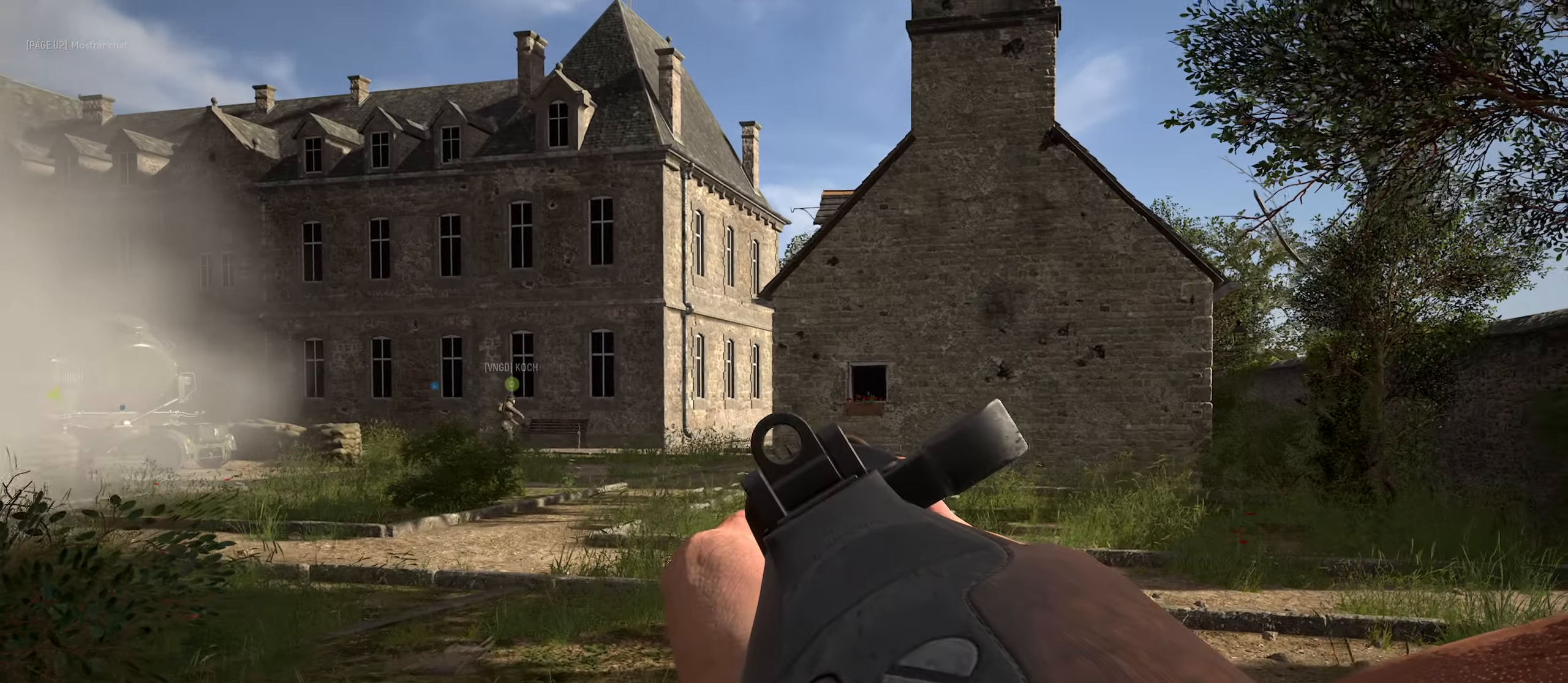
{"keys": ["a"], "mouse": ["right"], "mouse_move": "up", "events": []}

--- --- ---

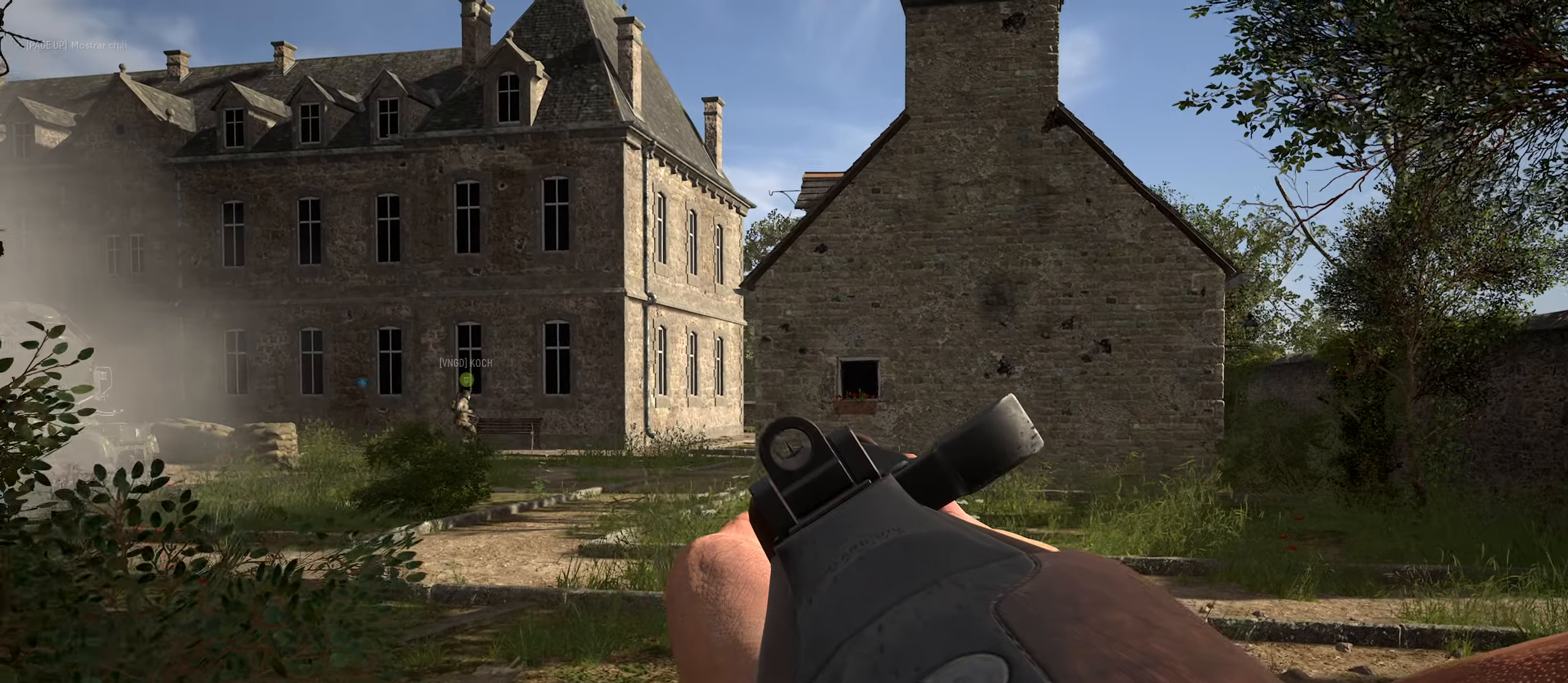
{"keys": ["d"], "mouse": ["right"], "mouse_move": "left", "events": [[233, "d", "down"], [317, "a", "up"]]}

--- --- ---

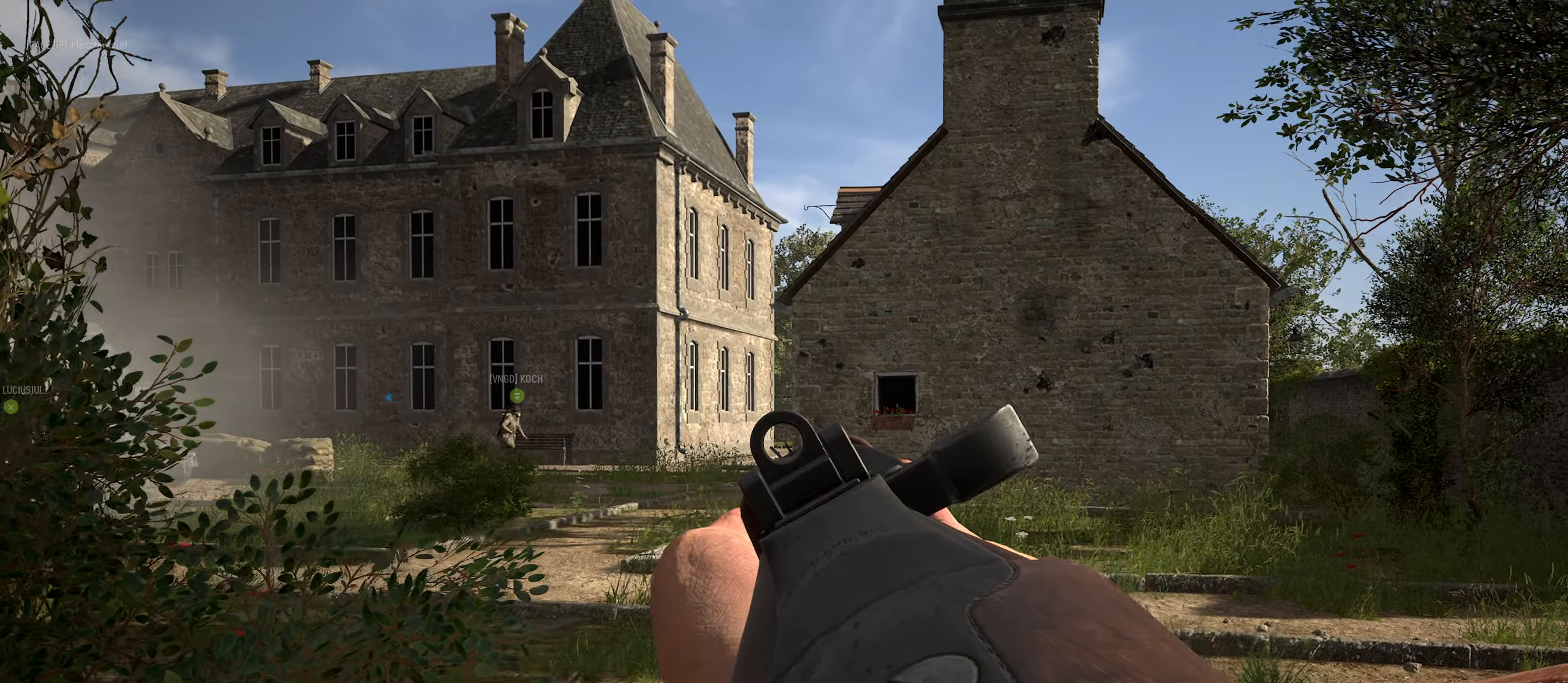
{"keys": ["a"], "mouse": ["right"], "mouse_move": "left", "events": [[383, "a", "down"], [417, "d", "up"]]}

--- --- ---

Task: Your answer should consist of each line above in which "down" appears.

Result for this exercise:
{"keys": ["d"], "mouse": ["right"], "mouse_move": "left", "events": [[233, "d", "down"], [317, "a", "up"]]}
{"keys": ["a"], "mouse": ["right"], "mouse_move": "left", "events": [[383, "a", "down"], [417, "d", "up"]]}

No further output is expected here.